2. Der neue § 48 Abs. 5 BauO Berlin: Eine pragmatische Lösung
Um dieser Problematik zu begegnen, plant der Berliner Senat im Rahmen des Schneller‑Bauen-Gesetzes auch eine gezielte Änderung der Bauordnung zur Erleichterung der Umnutzungen von Gewerbe- in Wohnraum. Konkret soll der § 48 BauO Berlin, der spezielle Anforderungen an Wohnungen regelt, um einen neuen Absatz ergänzt werden. Dieser neue § 48 Abs. 5 BauO Berlin sieht vor, dass bestimmte bauliche Anforderungen bei der Umnutzung von rechtmäßig bestehenden Gewerbegebäuden zu Wohnraum nicht mehr angewendet werden. So sollen Vorschriften zu Abstandsflächen (§ 6), tragenden Wänden (§ 27), Außenwänden (§ 28) sowie zu Brandwänden, Decken und Dächern (§§ 30-32) bei Umnutzungen von Nutzungseinheiten mit Aufenthaltsräumen in rechtmäßig bestehenden Gebäuden nicht zur Anwendung kommen. Das bedeutet, dass sich Bauherr und Verwaltung nicht mit der Frage auseinandersetzen müssen, ob der nach geltendem Recht erforderliche Abstand zum Nachbargebäude oder zur Grundstücksgrenze eingehalten ist (§ 6 BauO Berlin) oder ob die Beschaffenheit und Dämmung der Außenwand des Bestandsgebäudes noch den Anforderungen des § 28 BauO Berlin entspricht. Der Bestandsschutz wird bei der Umnutzung also mit Blick auf diese wichtigen Fragen nicht aufgehoben.
Der Berliner Senat argumentiert in der Begründung des Gesetzesentwurfes, dass eine Wohnnutzung das Gefahrenpotenzial eines Gebäudes nicht erhöhe. Und das stimmt: Schließlich galten bereits bei der ursprünglichen Errichtung des Gebäudes mit Aufenthaltsräumen – unabhängig davon, ob das Gebäude gewerblich oder zu Wohnzwecken genutzt wurde – bestimmte Anforderungen an Abstände, Wände, Decken und Dächer. Eine nachträgliche Anpassung an die aktuellen Vorschriften ist nicht unbedingt erforderlich. Diese geplante Neuregelung würde den Genehmigungsprozess erheblich vereinfachen und Umnutzungsprojekte deutlich beschleunigen.

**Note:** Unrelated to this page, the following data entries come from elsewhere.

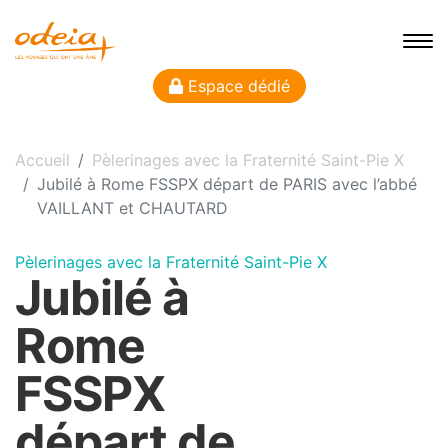
Espace dédié
Accueil
Pèlerinages avec la Fraternité Saint-Pie X
Jubilé à Rome FSSPX départ de PARIS avec l’abbé
VAILLANT et CHAUTARD
Pèlerinages avec la Fraternité Saint-Pie X
Jubilé à
Rome
FSSPX
départ de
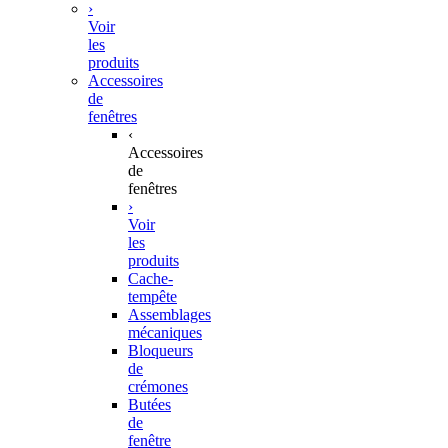
›
Voir
les
produits
Accessoires
de
fenêtres
‹
Accessoires
de
fenêtres
›
Voir
les
produits
Cache-
tempête
Assemblages
mécaniques
Bloqueurs
de
crémones
Butées
de
fenêtre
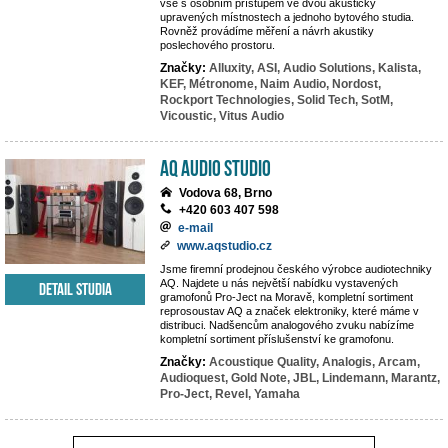
vše s osobním přístupem ve dvou akusticky
upravených místnostech a jednoho bytového studia.
Rovněž provádíme měření a návrh akustiky
poslechového prostoru.
Značky:
Alluxity,
ASI,
Audio Solutions,
Kalista,
KEF,
Métronome,
Naim Audio,
Nordost,
Rockport Technologies,
Solid Tech,
SotM,
Vicoustic,
Vitus Audio
AQ audio studio
Vodova 68, Brno
+420 603 407 598
e-mail
www.aqstudio.cz
Jsme firemní prodejnou českého výrobce audiotechniky
AQ. Najdete u nás největší nabídku vystavených
Detail studia
gramofonů Pro-Ject na Moravě, kompletní sortiment
reprosoustav AQ a značek elektroniky, které máme v
distribuci. Nadšencům analogového zvuku nabízíme
kompletní sortiment příslušenství ke gramofonu.
Značky:
Acoustique Quality,
Analogis,
Arcam,
Audioquest,
Gold Note,
JBL,
Lindemann,
Marantz,
Pro-Ject,
Revel,
Yamaha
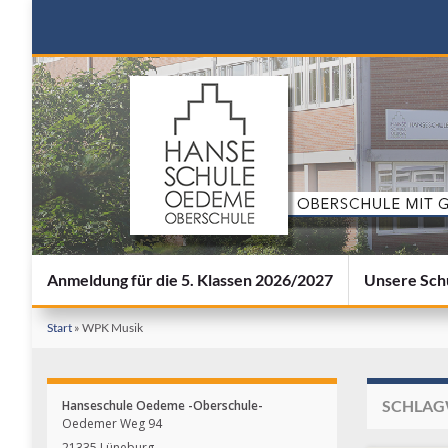
Anmeldung für die 5. Klassen 2026/2027
Unsere Sch
Start
»
WPK Musik
SCHLAG
Hanseschule Oedeme -Oberschule-
Oedemer Weg 94
21335 Lüneburg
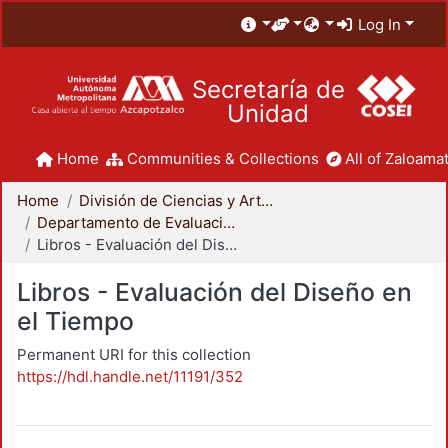
Log In
Secretaría de
Unidad
Home
Communities & Collections
All of Zaloamat
Home
División de Ciencias y Artes para el Diseño
Departamento de Evaluación del Diseño en el Tiempo
Libros - Evaluación del Diseño en el Tiempo
Libros - Evaluación del Diseño en
el Tiempo
Permanent URI for this collection
https://hdl.handle.net/11191/352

3. Weitere Erleichterungen
Natürlich gelten die sonstigen Erleichterungen für den Wohnungsbau, die das Schneller-Bauen-Gesetz einführen wird, auch für Wohnungen, die durch Umnutzung geschaffen werden. An dieser Stelle sei exemplarisch noch die geplante Änderung des Mindeststandards für lichte Raumhöhe von Aufenthaltsräume erwähnt. Diese soll in Berlin von bisher 2,50 m auf 2,40 m abgesenkt werden (§ 47 BauO Berlin). Diese Anpassung dient der Angleichung an die Musterbauordnung sowie an die Regelungen anderer Landesbauordnungen. Durch die Harmonisierung soll vor allem die Erteilung von Typengenehmigungen erleichtert werden, die für standardisierte Bauvorhaben relevant sind. Die Änderung wird jedoch natürlich auch Umnutzungen erleichtern, wenn die bestehende Raumhöhe nur 2,40 m beträgt.
Fazit
Die geplante Ergänzung des § 48 BauO Berlin stellt einen pragmatischen Vorschlag dar, um Umnutzungen zu erleichtern, ohne dabei die bauliche Sicherheit oder die Lebensqualität zu beeinträchtigen. Diese Maßnahmen sind wichtige Hebel, um das brachliegende Potenzial leerstehender Gewerbeimmobilien auszuschöpfen und dringend benötigten Wohnraum zu schaffen – eine win-win-Situation für die Stadt und ihre Bewohner. Denn jeder braucht ein Dach über dem Kopf – auch, wenn es früher mal eine Pizzeria war.